#### Stored records
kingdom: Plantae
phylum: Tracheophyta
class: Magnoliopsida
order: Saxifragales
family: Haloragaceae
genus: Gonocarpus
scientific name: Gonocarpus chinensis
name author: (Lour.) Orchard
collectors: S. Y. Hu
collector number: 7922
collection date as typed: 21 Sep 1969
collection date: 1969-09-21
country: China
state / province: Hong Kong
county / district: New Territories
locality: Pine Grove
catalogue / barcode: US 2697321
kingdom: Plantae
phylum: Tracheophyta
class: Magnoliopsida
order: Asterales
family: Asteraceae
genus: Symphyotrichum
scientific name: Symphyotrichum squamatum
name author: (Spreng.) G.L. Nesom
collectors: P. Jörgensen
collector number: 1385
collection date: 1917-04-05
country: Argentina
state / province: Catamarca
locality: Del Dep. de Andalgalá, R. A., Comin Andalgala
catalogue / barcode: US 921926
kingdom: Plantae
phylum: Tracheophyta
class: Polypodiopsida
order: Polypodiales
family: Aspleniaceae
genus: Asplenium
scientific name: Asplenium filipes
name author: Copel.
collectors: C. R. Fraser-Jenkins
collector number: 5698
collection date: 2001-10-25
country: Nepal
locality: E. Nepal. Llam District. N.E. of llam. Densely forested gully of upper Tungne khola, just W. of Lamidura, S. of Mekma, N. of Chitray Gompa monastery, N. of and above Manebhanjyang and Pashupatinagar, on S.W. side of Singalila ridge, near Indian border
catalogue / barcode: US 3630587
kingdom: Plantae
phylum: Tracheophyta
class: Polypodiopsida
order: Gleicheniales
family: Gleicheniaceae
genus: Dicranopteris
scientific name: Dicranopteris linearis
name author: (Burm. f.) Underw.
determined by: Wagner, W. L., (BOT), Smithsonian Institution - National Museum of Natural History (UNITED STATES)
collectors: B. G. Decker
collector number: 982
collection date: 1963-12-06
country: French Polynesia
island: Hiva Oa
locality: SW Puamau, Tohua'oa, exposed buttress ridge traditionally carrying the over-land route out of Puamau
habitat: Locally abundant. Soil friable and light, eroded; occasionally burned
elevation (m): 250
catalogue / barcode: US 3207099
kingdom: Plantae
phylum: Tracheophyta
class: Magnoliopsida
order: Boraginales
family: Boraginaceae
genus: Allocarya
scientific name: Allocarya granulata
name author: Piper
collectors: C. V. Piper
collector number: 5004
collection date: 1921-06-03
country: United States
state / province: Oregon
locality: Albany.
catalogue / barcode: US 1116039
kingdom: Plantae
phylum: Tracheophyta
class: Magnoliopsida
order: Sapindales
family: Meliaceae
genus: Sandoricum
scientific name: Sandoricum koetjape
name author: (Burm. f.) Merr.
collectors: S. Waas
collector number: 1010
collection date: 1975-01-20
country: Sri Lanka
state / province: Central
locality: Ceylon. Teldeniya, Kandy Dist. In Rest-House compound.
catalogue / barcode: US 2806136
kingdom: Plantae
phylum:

#### Direction
Convert the lines of all the items above into a JSON list of strings, with one string for each line and no entries for blank lines.

#### Exercise solution
[
  "kingdom: Plantae",
  "phylum: Tracheophyta",
  "class: Magnoliopsida",
  "order: Saxifragales",
  "family: Haloragaceae",
  "genus: Gonocarpus",
  "scientific name: Gonocarpus chinensis",
  "name author: (Lour.) Orchard",
  "collectors: S. Y. Hu",
  "collector number: 7922",
  "collection date as typed: 21 Sep 1969",
  "collection date: 1969-09-21",
  "country: China",
  "state / province: Hong Kong",
  "county / district: New Territories",
  "locality: Pine Grove",
  "catalogue / barcode: US 2697321",
  "kingdom: Plantae",
  "phylum: Tracheophyta",
  "class: Magnoliopsida",
  "order: Asterales",
  "family: Asteraceae",
  "genus: Symphyotrichum",
  "scientific name: Symphyotrichum squamatum",
  "name author: (Spreng.) G.L. Nesom",
  "collectors: P. Jörgensen",
  "collector number: 1385",
  "collection date: 1917-04-05",
  "country: Argentina",
  "state / province: Catamarca",
  "locality: Del Dep. de Andalgalá, R. A., Comin Andalgala",
  "catalogue / barcode: US 921926",
  "kingdom: Plantae",
  "phylum: Tracheophyta",
  "class: Polypodiopsida",
  "order: Polypodiales",
  "family: Aspleniaceae",
  "genus: Asplenium",
  "scientific name: Asplenium filipes",
  "name author: Copel.",
  "collectors: C. R. Fraser-Jenkins",
  "collector number: 5698",
  "collection date: 2001-10-25",
  "country: Nepal",
  "locality: E. Nepal. Llam District. N.E. of llam. Densely forested gully of upper Tungne khola, just W. of Lamidura, S. of Mekma, N. of Chitray Gompa monastery, N. of and above Manebhanjyang and Pashupatinagar, on S.W. side of Singalila ridge, near Indian border",
  "catalogue / barcode: US 3630587",
  "kingdom: Plantae",
  "phylum: Tracheophyta",
  "class: Polypodiopsida",
  "order: Gleicheniales",
  "family: Gleicheniaceae",
  "genus: Dicranopteris",
  "scientific name: Dicranopteris linearis",
  "name author: (Burm. f.) Underw.",
  "determined by: Wagner, W. L., (BOT), Smithsonian Institution - National Museum of Natural History (UNITED STATES)",
  "collectors: B. G. Decker",
  "collector number: 982",
  "collection date: 1963-12-06",
  "country: French Polynesia",
  "island: Hiva Oa",
  "locality: SW Puamau, Tohua'oa, exposed buttress ridge traditionally carrying the over-land route out of Puamau",
  "habitat: Locally abundant. Soil friable and light, eroded; occasionally burned",
  "elevation (m): 250",
  "catalogue / barcode: US 3207099",
  "kingdom: Plantae",
  "phylum: Tracheophyta",
  "class: Magnoliopsida",
  "order: Boraginales",
  "family: Boraginaceae",
  "genus: Allocarya",
  "scientific name: Allocarya granulata",
  "name author: Piper",
  "collectors: C. V. Piper",
  "collector number: 5004",
  "collection date: 1921-06-03",
  "country: United States",
  "state / province: Oregon",
  "locality: Albany.",
  "catalogue / barcode: US 1116039",
  "kingdom: Plantae",
  "phylum: Tracheophyta",
  "class: Magnoliopsida",
  "order: Sapindales",
  "family: Meliaceae",
  "genus: Sandoricum",
  "scientific name: Sandoricum koetjape",
  "name author: (Burm. f.) Merr.",
  "collectors: S. Waas",
  "collector number: 1010",
  "collection date: 1975-01-20",
  "country: Sri Lanka",
  "state / province: Central",
  "locality: Ceylon. Teldeniya, Kandy Dist. In Rest-House compound.",
  "catalogue / barcode: US 2806136",
  "kingdom: Plantae",
  "phylum:"
]